Give the lines again, unchanged, starting with the line containing "G04 Created by" and ending with the last line of the data below.

[Opening Records supplied section]

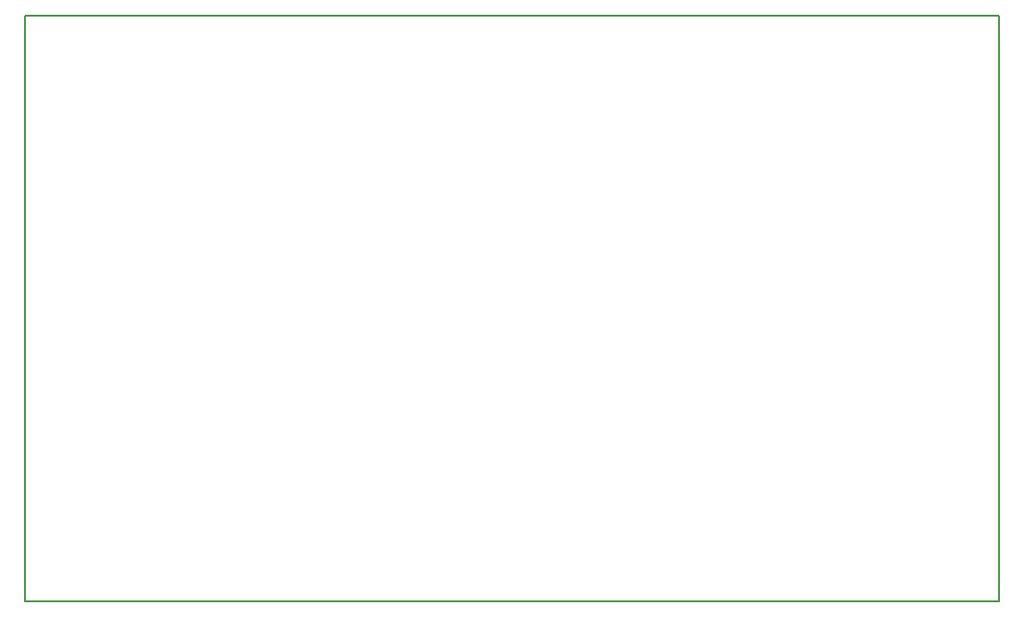
<source format=gm1>
G04 #@! TF.GenerationSoftware,KiCad,Pcbnew,(5.0.2)-1*
G04 #@! TF.CreationDate,2019-02-27T10:37:22-05:00*
G04 #@! TF.ProjectId,AR-22 Controller,41522d32-3220-4436-9f6e-74726f6c6c65,rev?*
G04 #@! TF.SameCoordinates,Original*
G04 #@! TF.FileFunction,Profile,NP*
%FSLAX46Y46*%
G04 Gerber Fmt 4.6, Leading zero omitted, Abs format (unit mm)*
G04 Created by KiCad (PCBNEW (5.0.2)-1) date 2/27/2019 10:37:22 AM*
%MOMM*%
%LPD*%
G01*
G04 APERTURE LIST*
%ADD10C,0.150000*%
G04 APERTURE END LIST*
D10*
X115697000Y-120015000D02*
X115697000Y-66294000D01*
X204851000Y-120015000D02*
X115697000Y-120015000D01*
X204851000Y-66294000D02*
X204851000Y-119888000D01*
X115697000Y-66294000D02*
X204851000Y-66294000D01*
M02*

</source>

[Closing Records supplied section]

Result of the exercise
G04 Created by KiCad (PCBNEW (5.0.2)-1) date 2/27/2019 10:37:22 AM*
%MOMM*%
%LPD*%
G01*
G04 APERTURE LIST*
%ADD10C,0.150000*%
G04 APERTURE END LIST*
D10*
X115697000Y-120015000D02*
X115697000Y-66294000D01*
X204851000Y-120015000D02*
X115697000Y-120015000D01*
X204851000Y-66294000D02*
X204851000Y-119888000D01*
X115697000Y-66294000D02*
X204851000Y-66294000D01*
M02*

</source>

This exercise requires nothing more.